On Aug 12, 2013, at 8:16 PM, Kam Kasravi <[EMAIL PROTECTED]> wrote:

> I would like to do this refactoring since I did a high level consumer a while ago.
> A few weeks ago I had opened KAFKA-949 Kafka on Yarn which I was also hoping to add to contribute.
> It's almost done. KAFKA-949 is paired with BIGTOP-989 which adds kafka 0.8 to the bigtop distribution.
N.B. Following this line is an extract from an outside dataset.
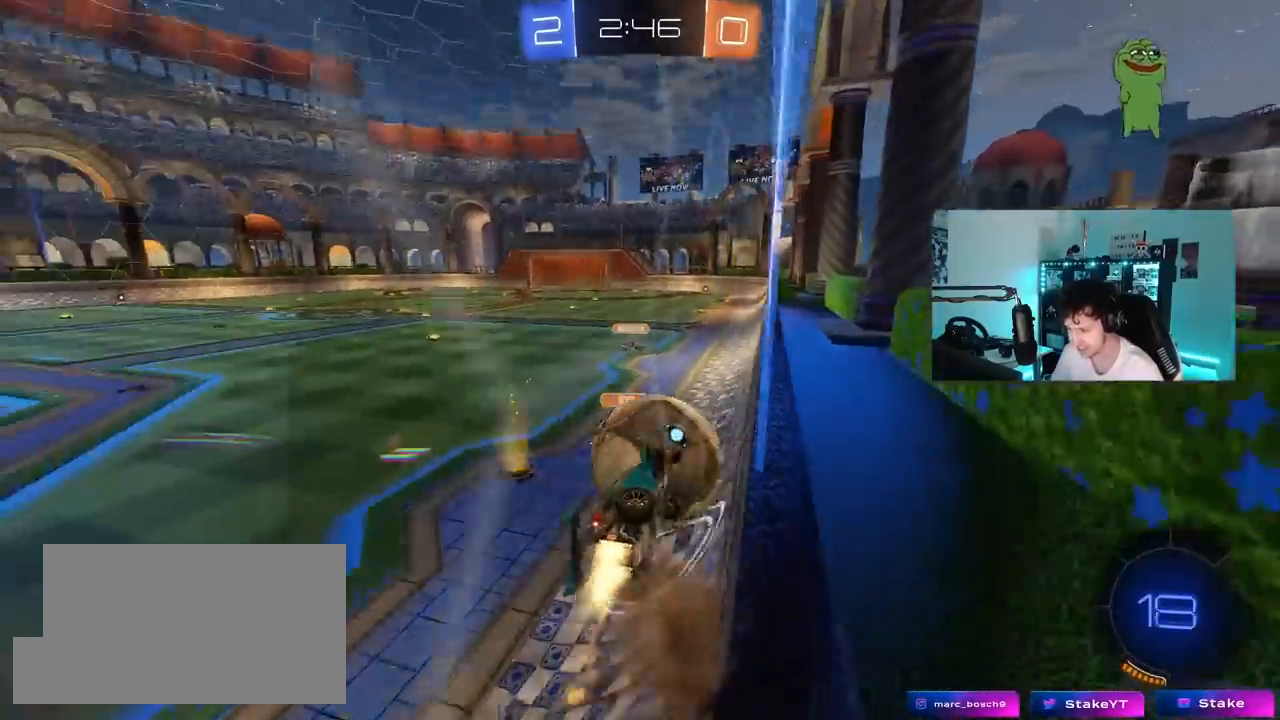
{"keys": ["d"], "mouse": [], "mouse_move": "still", "events": [[50, "d", "down"], [100, "a", "up"], [150, "shift", "down"], [300, "mouse_left", "up"], [333, "shift", "up"]]}
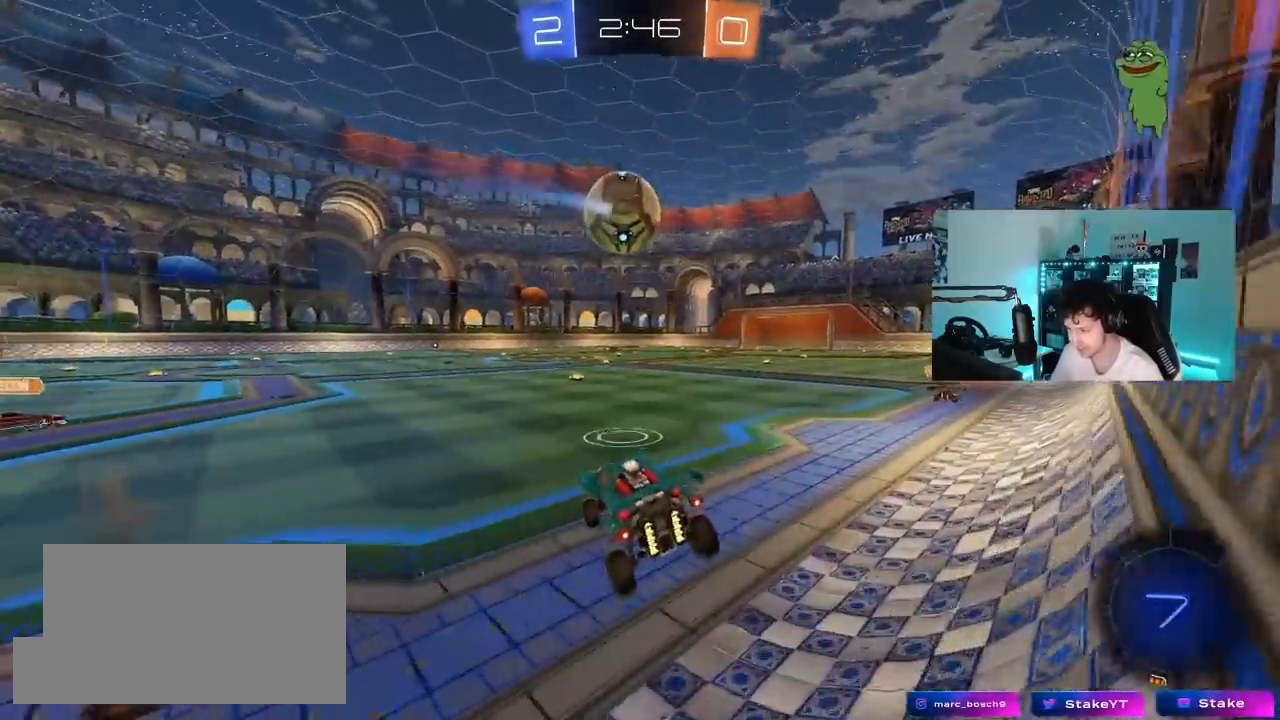
{"keys": ["d", "w"], "mouse": ["left"], "mouse_move": "still", "events": [[67, "mouse_left", "down"], [117, "d", "up"], [117, "mouse_right", "down"], [117, "w", "down"], [267, "d", "down"], [283, "mouse_right", "up"]]}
> KAFKA-949 basically allows kafka brokers to be started up using sysvinit services and would ease some of the
> startup/configuration issues that newbies have when getting started with kafka. Ideally I would like to
> fold a number of kafka/bin/* commands into the kafka service. Andrew please let me know if would like to
> pick this up instead. Thanks!
>
> Kam
>
> From: Jay Kreps <[EMAIL PROTECTED]>
> To: Ken Goodhope <[EMAIL PROTECTED]>
> Cc: Andrew Psaltis <[EMAIL PROTECTED]>; [EMAIL PROTECTED]; "[EMAIL PROTECTED]" <[EMAIL PROTECTED]>; "[EMAIL PROTECTED]" <[EMAIL PROTECTED]>; Felix GV <[EMAIL PROTECTED]>; Cosmin Lehene <[EMAIL PROTECTED]>; "[EMAIL PROTECTED]" <[EMAIL PROTECTED]>; "[EMAIL PROTECTED]" <[EMAIL PROTECTED]>
> Sent: Saturday, August 10, 2013 3:30 PM
> Subject: Re: Kafka/Hadoop consumers and producers
>
> So guys, just to throw my 2 cents in:
>
> 1. We aren't deprecating anything. I just noticed that the Hadoop contrib
> package wasn't getting as much attention as it should.
>
> 2. Andrew or anyone--if there is anyone using the contrib package who would
> be willing to volunteer to kind of adopt it that would be great. I am happy
> to help in whatever way I can. The practical issue is that most of the
> committers are either using Camus or not using Hadoop at all so we just
> haven't been doing a good job of documenting, bug fixing, and supporting
> the contrib packages.
>
> 3. Ken, if you could document how to use Camus that would likely make it a
> lot more useful to people. I think most people would want a full-fledged
> ETL solution and would likely prefer Camus, but very few people are using
> Avro.
>
> -Jay
>
>
> On Fri, Aug 9, 2013 at 12:27 PM, Ken Goodhope <[EMAIL PROTECTED]> wrote:
>
> > I just checked and that patch is in .8 branch.  Thanks for working on
> > back porting it Andrew.  We'd be happy to commit that work to master.
> >
> > As for the kafka contrib project vs Camus, they are similar but not quite
> > identical.  Camus is intended to be a high throughput ETL for bulk
> > ingestion of Kafka data into HDFS.  Where as what we have in contrib is
> > more of a simple KafkaInputFormat.  Neither can really replace the other.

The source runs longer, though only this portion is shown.